Trading Bollinger Bands


Bollinger Bands are one of the most popular technical indicators traders like to use. There are many strategies built entirely around them. In this article we will focus on the squeeze and breakout strategy.

Bollinger Bands work by drawing a “band” which is formed by two offset simple moving averages that enclose the price. The offset which separates the movinga averages is a function of the price’s standard deviation. The moving average period determines the smoothness of the bands.

Bollinger Bands

There are two main ways to trade them.

The first is based on the fact that the price can bounce off the bands. Whenever the price reaches the upper band, we consider it to be overbought and initiate a sell order. On the opposite, when the price touches the lower band, the price is oversold and we can open a buy order.

Bollinger Bands bounces

The problem with this method is that the price often “walks” along the bands instead of bouncing off and depending on the markets you are trading this can be a losing strategy.

This is why we prefer the second method.

Trading Bollinger Bands Breakouts

The second method of trading Bollinger Bands is going with direction of Breakouts. This consists on waiting for the Bands to “squeeze” and the price to suddenly to jump out of the bands creating a “choking” effect.

Bollinger Bands choking effect

In this situation, the price is likely to continue in the same direction as the breakout. This strategy has the advantage of forcing you to trade in the same direction as the market momentum instead of trading against it.
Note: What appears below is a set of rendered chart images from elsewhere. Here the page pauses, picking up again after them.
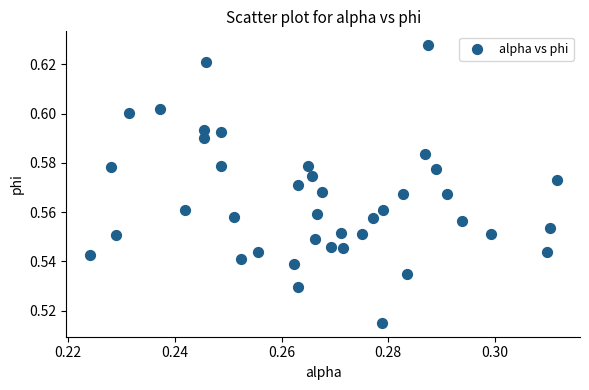

How many points are shown in the scatter plot?

40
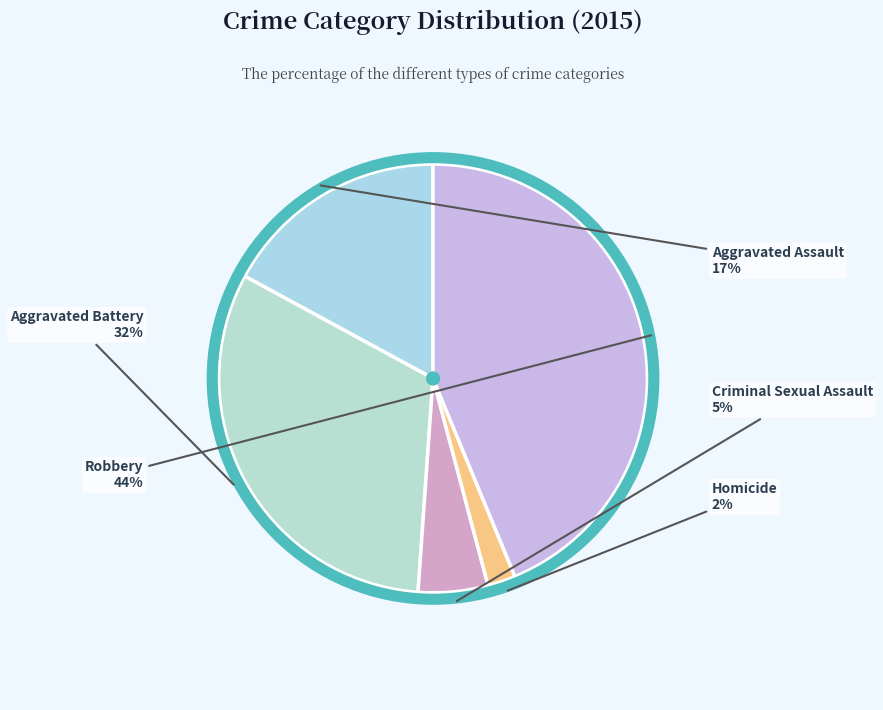

Which slice is the largest?

Robbery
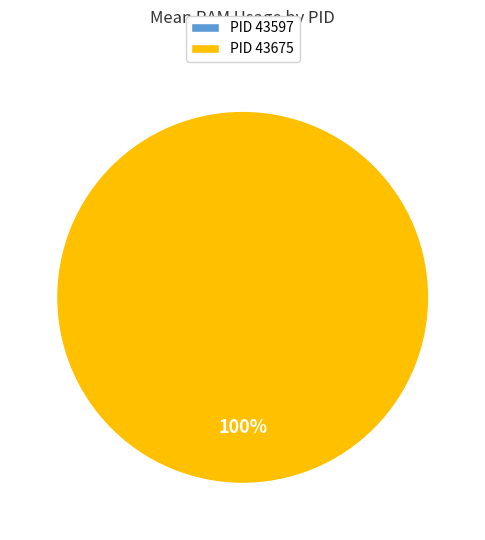

What is the majority slice?

43675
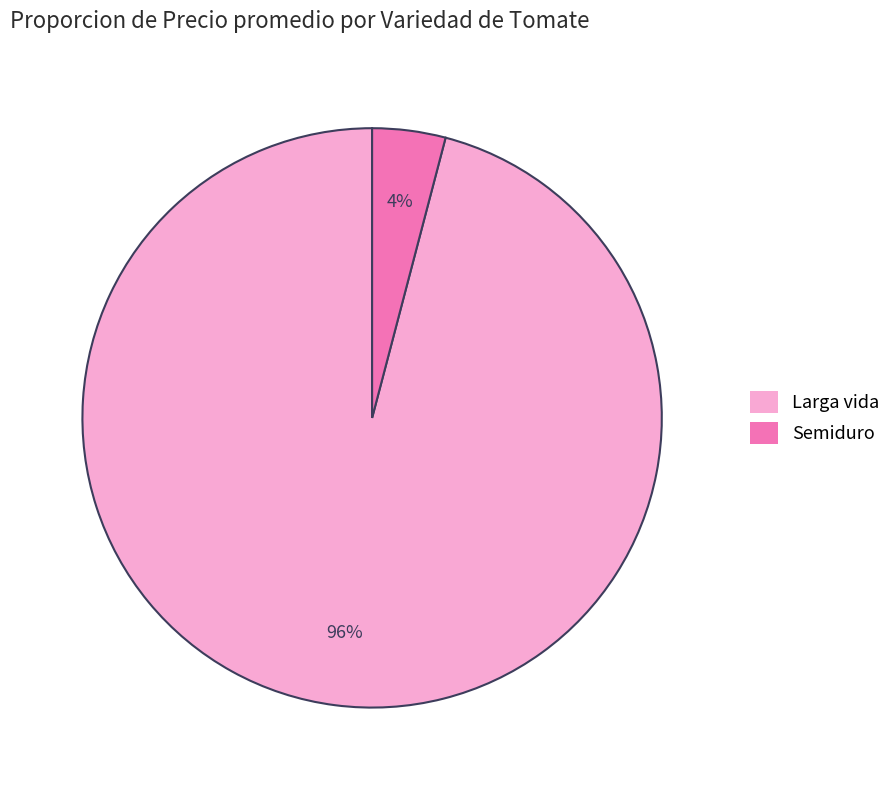

To the nearest percent, what percentage of the pie is Larga vida?

96%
You can include a second Bollinger Bands setup with a different standard deviation. A general setup is to use 1 and 2 as your standard deviation values. Then you can observe the price “walking” within the two outer bands and use that as a guide to close your open positions.

Bollinger Bands Walk

In all cases, it is important to set a stop loss level. Typically this will be placed right above or below the latest inflection point.

This concludes our overview of the Bollinger Bands technical indicator. We recommend that you experiment with different currency pairs or trading periods in order to find the situations in which you are the most comfortable. You can also use this strategy as an additional element of a larger trading system.